_Required work_:
Go through the listing and copy each line that has the string "wash" in it.

_Data extract_:
====
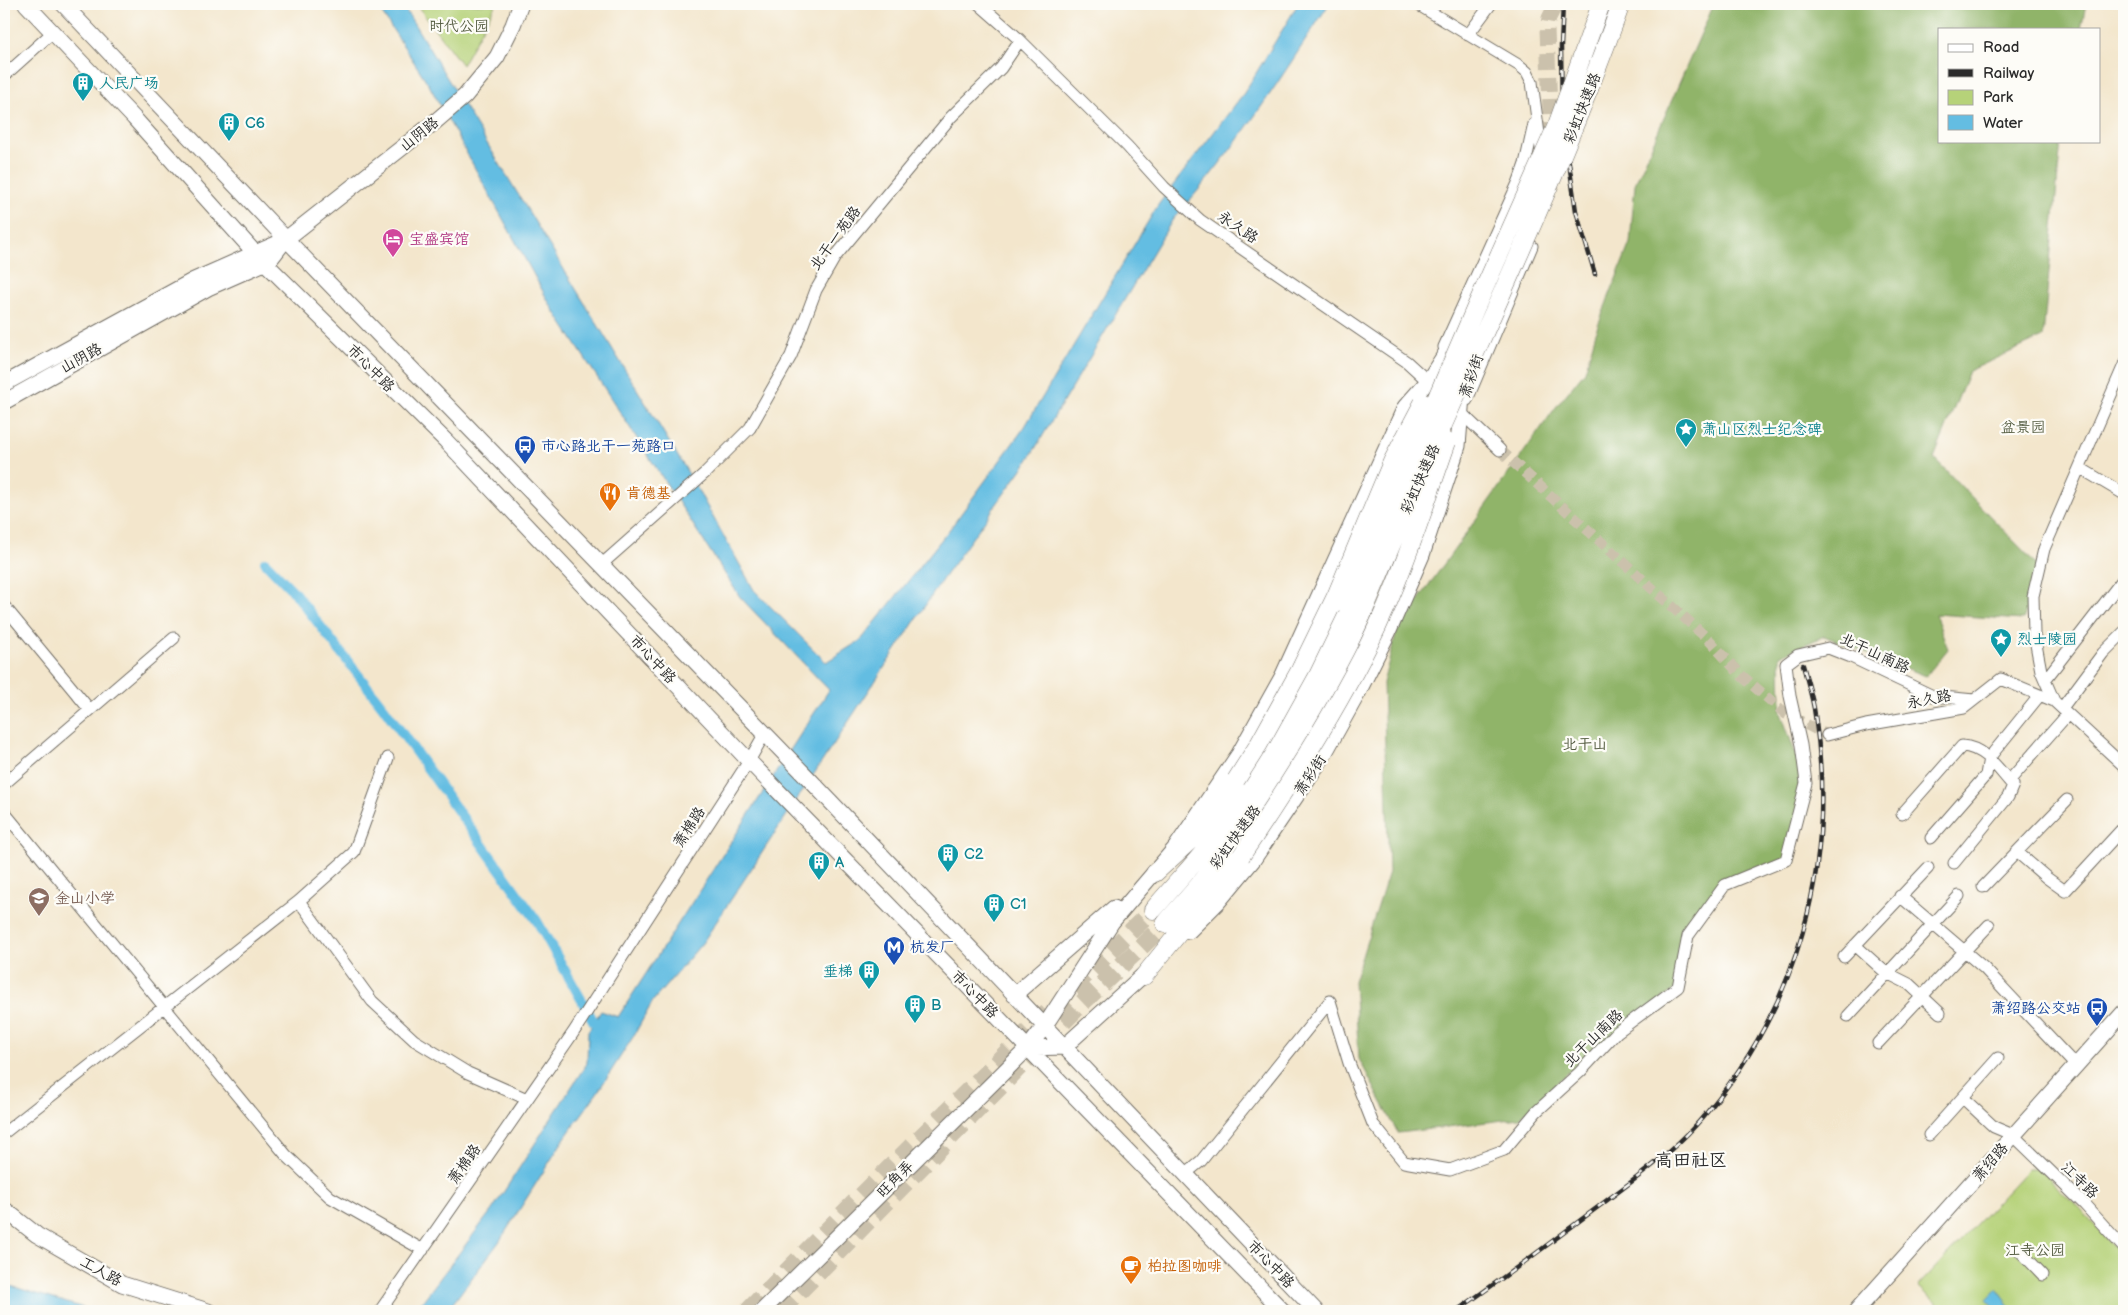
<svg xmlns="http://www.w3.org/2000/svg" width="2128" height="1315" font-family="'Balsamiq Sans','LXGW WenKai TC',sans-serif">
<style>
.green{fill:#b6d279;stroke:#707e52}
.forest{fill:#90b469;stroke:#5e704a}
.water{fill:#64bde2;stroke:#487486}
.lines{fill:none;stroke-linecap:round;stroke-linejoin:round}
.canal{stroke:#64bde2;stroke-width:10}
.minor-tunnel{stroke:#cbc1ac;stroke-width:11;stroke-dasharray:11 5.5;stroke-linecap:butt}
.major-tunnel{stroke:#cbc1ac;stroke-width:15;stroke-dasharray:15 8;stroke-linecap:butt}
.highway-tunnel{stroke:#cbc1ac;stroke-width:18;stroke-dasharray:18 9;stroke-linecap:butt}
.minor-casing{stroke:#716c63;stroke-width:13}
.major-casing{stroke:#716c63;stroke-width:17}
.highway-casing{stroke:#716c63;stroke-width:19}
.minor{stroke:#fff;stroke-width:11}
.major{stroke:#fff;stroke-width:15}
.highway{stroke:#fff;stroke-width:18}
.rail-casing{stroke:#2b2b2b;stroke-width:4.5}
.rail{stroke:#fdfcf7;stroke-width:2.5;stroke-dasharray:8;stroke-linecap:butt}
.highway-bridge-casing{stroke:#716c63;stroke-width:19;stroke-linecap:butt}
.highway-bridge{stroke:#fff;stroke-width:18}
.labels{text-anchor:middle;stroke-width:4.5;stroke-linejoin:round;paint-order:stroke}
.park-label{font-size:15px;fill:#555d42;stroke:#fdfcf7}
.culture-label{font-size:15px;fill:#0d838f;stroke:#fdfcf7;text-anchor:start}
.street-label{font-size:15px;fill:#2b2b2b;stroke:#fdfcf7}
.hotel-label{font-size:15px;fill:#b23c85;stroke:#fdfcf7;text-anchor:start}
.transit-label{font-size:15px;fill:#164399;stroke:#fdfcf7;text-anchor:start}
.food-label{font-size:15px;fill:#c56008;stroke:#fdfcf7;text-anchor:start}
.education-label{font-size:15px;fill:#785e54;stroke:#fdfcf7;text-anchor:start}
.quarter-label{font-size:18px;fill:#2b2b2b;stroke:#fdfcf7}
</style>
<rect width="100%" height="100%" fill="#fdfcf7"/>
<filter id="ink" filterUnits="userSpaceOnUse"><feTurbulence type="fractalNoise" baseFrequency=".02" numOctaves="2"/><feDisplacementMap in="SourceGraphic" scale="10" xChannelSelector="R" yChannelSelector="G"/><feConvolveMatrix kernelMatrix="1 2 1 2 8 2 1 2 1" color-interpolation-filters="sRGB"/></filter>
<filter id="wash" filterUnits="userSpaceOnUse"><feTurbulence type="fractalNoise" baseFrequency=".0096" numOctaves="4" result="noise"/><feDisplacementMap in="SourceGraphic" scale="20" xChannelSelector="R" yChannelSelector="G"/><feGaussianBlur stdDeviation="1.12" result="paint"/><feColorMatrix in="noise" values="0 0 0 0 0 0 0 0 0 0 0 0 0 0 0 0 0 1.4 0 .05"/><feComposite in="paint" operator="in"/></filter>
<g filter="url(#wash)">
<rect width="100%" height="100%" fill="#f3e6cc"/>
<path class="green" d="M416,4H496L462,65Z
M2028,1169H2036L2043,1173L2080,1209L2124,1259V1311H1945L1918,1286Z"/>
<path class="forest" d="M1714,4H2086L2081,29H1939V141H2061L2043,337L1969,371L1934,458L2040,568L2023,620L1935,614L1948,649L1926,676L1824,636L1780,656L1781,713L1806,783L1786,860L1725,885L1688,936L1678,987L1590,1052L1520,1118L1398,1133L1359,1059L1354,981L1389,872L1383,683L1397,630L1556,407L1585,371L1598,325L1630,243L1635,184Z"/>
<path class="water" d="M376,4H402L690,476L754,590L826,662L861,640L949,530L1024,428L1158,205L1244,93L1298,4H1329C1281,78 1233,154 1173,219L1027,462L944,577L703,942L653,1001L633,1037L597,1093L564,1139L499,1242L447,1311H415L492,1210L569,1091L587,1063L588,1031L601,1011L618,1017L829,690L740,597L551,306L429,85Z
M4,1284L94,1311H21L4,1306Z
M1997,1289L2014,1311H1999L1987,1299Z"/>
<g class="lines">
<path class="canal" d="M265,562L294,592L384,708L537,921L594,1022"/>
</g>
</g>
<g filter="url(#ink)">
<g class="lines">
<path class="minor-tunnel" d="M1500,450L1710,641L1741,675L1786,714L1827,735"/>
<path class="major-tunnel" d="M1551,137L1547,29L1549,18L1556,4"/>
<path class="highway-tunnel" d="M1072,988L1153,910
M748,1311L849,1208L1050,1010
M780,1311L1081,1004L1165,924"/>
<g class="minor-casing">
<path id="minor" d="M979,4L1020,40L1127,146L1164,187L1200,220L1407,362L1432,385
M1417,4L1520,66L1527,72L1532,82L1542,156
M1468,35L1491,4
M4,76L53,32
M1444,347L1519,181L1525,164L1534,124
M2124,365L2044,549L2033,596L2034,634L2041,671L2054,701L2124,766
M1467,400L1532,246
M1456,408L1500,450
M2080,468L2124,494
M602,564L705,473L750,428L791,356L816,290L835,257L951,117L1001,68L1020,40
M4,606L90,710
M2045,680L2124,578
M2062,708L2103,653L2124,632
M1827,735L1866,725L1964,708L2001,679L2054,701
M4,784L174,638
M4,812L286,1155L330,1197L423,1250
M1902,814L1962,746C1983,747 1997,767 2009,781
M1931,838L1986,775L1989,758L2040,695
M2017,852L2047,878L2065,891L2124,827
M1954,863L2008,797L2013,785L2009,781L2068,714
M1983,887L2067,800
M1900,896L1984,968L2076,1066
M299,901L372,1001L414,1040L468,1073L527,1099
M1855,945L1885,972L1909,984L1940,1013
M1844,957L1928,868
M1848,1016L1959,896
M1878,1043L1989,925
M1963,1098L1994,1127L2013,1135L2084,1204L2124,1248
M4,1133L299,901L354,852L388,758
M1929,1135L1998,1058
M1185,1174L1201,1161L1330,1001L1349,1063L1373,1124L1404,1162L1450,1170L1504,1150L1536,1112L1580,1072L1617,1032L1678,987L1688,936L1725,885L1786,860L1806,783L1801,745L1790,696L1786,664L1798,655L1828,648L1851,657L1933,696L1974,700
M2017,1248L2043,1275
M380,1311L573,1033L749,761L765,733"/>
</g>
<g class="major-casing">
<path id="major" d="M26,4L134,118L255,253L446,441L749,761L1283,1311
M63,4L286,239L811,781L1316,1311
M4,384L194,280L285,240
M4,402L208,288L269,261L286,239L436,121L465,96L497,57L513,25L521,4
M1189,931L1218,902L1253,860L1322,758L1358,693L1388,633L1422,555L1458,446L1462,396L1466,385
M1014,995L1114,908
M1028,1048L1064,1047L1151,968
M4,1209L37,1235L122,1284L208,1311
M762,1311L1028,1048L1044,1027L1112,922L1176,847L1239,754L1282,677L1405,407L1428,381L1456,337
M1856,1311L2124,1012"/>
</g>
<g class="highway-casing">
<path id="highway" d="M1155,873L1194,837L1236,780
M1153,910C1171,889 1190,868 1208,847C1266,775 1309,690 1347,606
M1165,924C1182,904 1201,884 1217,863C1276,787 1323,702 1362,615
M1144,976L1241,856"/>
</g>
<use href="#minor" class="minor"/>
<use href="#major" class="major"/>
<use href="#highway" class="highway"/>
<g class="rail-casing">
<path id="rail" d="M1563,4L1561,46L1562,115L1576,211L1595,274
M1456,1311C1504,1278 1551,1242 1598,1207C1632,1181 1668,1156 1696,1125C1798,1011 1838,865 1815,715C1813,698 1807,681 1803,665"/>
</g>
<use href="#rail" class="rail"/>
<g class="highway-bridge-casing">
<path id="highway-bridge" d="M1347,606L1475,309L1557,125L1601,4
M1362,615C1381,570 1399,526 1418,482C1487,323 1563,167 1621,4
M1236,780L1259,744L1300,670L1336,596L1392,462L1423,403
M1241,856C1287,788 1332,718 1369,644C1401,580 1423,510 1447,442"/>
</g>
<use href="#highway-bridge" class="highway-bridge"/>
</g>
</g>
<defs>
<g id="building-pin" transform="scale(1.125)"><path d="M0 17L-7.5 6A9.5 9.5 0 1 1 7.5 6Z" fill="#0f9aa8" stroke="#fdfcf7"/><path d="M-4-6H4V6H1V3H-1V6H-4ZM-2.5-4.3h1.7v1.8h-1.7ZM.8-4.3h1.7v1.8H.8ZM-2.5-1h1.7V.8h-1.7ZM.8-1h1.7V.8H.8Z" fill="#fff"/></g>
<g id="hotel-pin" transform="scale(1.125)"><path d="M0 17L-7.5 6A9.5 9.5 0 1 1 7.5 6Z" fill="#d1479c" stroke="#fdfcf7"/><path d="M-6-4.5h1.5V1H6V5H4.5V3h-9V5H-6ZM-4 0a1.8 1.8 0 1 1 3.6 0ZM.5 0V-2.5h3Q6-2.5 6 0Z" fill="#fff"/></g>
<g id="sight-pin" transform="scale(1.125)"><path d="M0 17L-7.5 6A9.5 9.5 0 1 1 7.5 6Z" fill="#0f9aa8" stroke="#fdfcf7"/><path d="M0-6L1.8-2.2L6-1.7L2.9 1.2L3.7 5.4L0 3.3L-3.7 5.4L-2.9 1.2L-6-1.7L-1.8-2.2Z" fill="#fff"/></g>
<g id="bus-pin" transform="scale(1.125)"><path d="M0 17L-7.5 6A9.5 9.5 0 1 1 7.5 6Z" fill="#1a4fb4" stroke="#fdfcf7"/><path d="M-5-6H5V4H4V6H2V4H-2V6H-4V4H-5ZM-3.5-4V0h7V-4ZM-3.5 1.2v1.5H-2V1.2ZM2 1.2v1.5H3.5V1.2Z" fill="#fff"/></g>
<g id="restaurant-pin" transform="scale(1.125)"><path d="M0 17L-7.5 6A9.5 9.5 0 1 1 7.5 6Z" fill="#e8710a" stroke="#fdfcf7"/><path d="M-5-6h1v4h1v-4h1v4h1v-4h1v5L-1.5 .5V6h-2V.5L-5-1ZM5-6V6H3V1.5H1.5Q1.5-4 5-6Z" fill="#fff"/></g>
<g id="school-pin" transform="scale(1.125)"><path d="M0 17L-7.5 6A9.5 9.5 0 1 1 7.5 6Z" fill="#8d6e63" stroke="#fdfcf7"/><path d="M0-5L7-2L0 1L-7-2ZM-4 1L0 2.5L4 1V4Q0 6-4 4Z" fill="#fff"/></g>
<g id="metro-pin" transform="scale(1.125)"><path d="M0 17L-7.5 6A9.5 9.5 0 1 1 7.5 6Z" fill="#1a4fb4" stroke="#fdfcf7"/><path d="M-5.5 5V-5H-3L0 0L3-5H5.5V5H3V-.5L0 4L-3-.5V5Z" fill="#fff"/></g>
<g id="cafe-pin" transform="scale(1.125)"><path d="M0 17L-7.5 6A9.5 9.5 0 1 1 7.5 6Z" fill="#e8710a" stroke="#fdfcf7"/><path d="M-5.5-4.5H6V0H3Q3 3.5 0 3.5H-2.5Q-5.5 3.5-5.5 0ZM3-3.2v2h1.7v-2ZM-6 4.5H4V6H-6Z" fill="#fff"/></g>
</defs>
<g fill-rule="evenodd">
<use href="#building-pin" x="83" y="83"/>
<use href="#building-pin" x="229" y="123"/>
<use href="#hotel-pin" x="393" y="239"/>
<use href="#sight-pin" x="1686" y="429"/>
<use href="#bus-pin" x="525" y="446"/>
<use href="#restaurant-pin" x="610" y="493"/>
<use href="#sight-pin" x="2001" y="639"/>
<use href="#building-pin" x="948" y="854"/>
<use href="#building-pin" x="819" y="862"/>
<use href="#school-pin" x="39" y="898"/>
<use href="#building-pin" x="994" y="904"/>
<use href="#metro-pin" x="894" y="947"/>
<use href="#building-pin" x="869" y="971"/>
<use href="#building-pin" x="915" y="1005"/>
<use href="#bus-pin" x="2097" y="1008"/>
<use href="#cafe-pin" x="1131" y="1266"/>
</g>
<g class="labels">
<g class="park-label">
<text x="459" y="31">时代公园</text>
<text x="2023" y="432">盆景园</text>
<text x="1585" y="749">北干山</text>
<text x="2035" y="1255">江寺公园</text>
</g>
<g class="culture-label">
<text x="99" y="88">人民广场</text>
<text x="245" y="128">C6</text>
<text x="1702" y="434">萧山区烈士纪念碑</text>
<text x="2017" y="644">烈士陵园</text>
<text x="964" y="859">C2</text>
<text x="835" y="867">A</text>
<text x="1010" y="909">C1</text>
<text x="853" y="976" text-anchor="end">垂梯</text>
<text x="931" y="1010">B</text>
</g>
<g class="street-label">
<text transform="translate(1582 108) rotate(-68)" y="5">彩虹快速路</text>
<text transform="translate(419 134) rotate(-39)" y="5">山阴路</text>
<text transform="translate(1238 227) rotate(34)" y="5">永久路</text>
<text transform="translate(835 238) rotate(-54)" y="5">北干一苑路</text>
<text transform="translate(81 358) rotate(-29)" y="5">山阴路</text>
<text transform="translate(371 368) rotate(45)" y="5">市心中路</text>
<text transform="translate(1471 376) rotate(-71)" y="5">萧彩街</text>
<text transform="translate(1420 479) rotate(-66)" y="5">彩虹快速路</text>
<text transform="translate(1875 653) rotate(25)" y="5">北干山南路</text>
<text transform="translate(653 659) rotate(47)" y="5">市心中路</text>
<text transform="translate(1929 699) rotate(-11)" y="5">永久路</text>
<text transform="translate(1310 775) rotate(-57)" y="5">萧彩街</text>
<text transform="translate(689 827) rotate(-57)" y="5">萧棉路</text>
<text transform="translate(1235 837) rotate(-54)" y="5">彩虹快速路</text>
<text transform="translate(975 994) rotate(46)" y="5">市心中路</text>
<text transform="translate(1593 1038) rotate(-44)" y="5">北干山南路</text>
<text transform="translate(1990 1162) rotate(-49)" y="5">萧绍路</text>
<text transform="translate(464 1164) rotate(-55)" y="5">萧棉路</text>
<text transform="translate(895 1179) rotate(-45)" y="5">旺角弄</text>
<text transform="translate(2080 1180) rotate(45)" y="5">江寺路</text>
<text transform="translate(1271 1264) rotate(46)" y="5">市心中路</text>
<text transform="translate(101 1271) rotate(29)" y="5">工人路</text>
</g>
<g class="hotel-label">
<text x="409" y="244">宝盛宾馆</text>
</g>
<g class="transit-label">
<text x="541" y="451">市心路北干一苑路口</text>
<text x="910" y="952">杭发厂</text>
<text x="2081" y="1013" text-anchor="end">萧绍路公交站</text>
</g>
<g class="food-label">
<text x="626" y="498">肯德基</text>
<text x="1147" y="1271">柏拉图咖啡</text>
</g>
<g class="education-label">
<text x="55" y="903">金山小学</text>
</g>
<g class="quarter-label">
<text x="1691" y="1166">高田社区</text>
</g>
</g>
<rect width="2128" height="1315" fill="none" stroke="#fdfcf7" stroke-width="20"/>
<rect x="1938" y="28" width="162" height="115" fill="#fdfcf7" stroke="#a9a8a5"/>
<rect x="1948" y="44" width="25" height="8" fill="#ffffff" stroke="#a9a8a5"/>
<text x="1983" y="52" font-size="15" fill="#2b2b2b">Road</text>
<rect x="1948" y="69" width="25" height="8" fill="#2b2b2b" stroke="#a9a8a5"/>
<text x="1983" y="78" font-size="15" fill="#2b2b2b">Railway</text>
<rect x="1948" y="90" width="25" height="15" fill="#b6d279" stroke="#a9a8a5"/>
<text x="1983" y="102" font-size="15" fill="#2b2b2b">Park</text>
<rect x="1948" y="115" width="25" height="15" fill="#64bde2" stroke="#a9a8a5"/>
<text x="1983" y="128" font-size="15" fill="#2b2b2b">Water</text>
</svg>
====
_Response area_:
<filter id="wash" filterUnits="userSpaceOnUse"><feTurbulence type="fractalNoise" baseFrequency=".0096" numOctaves="4" result="noise"/><feDisplacementMap in="SourceGraphic" scale="20" xChannelSelector="R" yChannelSelector="G"/><feGaussianBlur stdDeviation="1.12" result="paint"/><feColorMatrix in="noise" values="0 0 0 0 0 0 0 0 0 0 0 0 0 0 0 0 0 1.4 0 .05"/><feComposite in="paint" operator="in"/></filter>
<g filter="url(#wash)">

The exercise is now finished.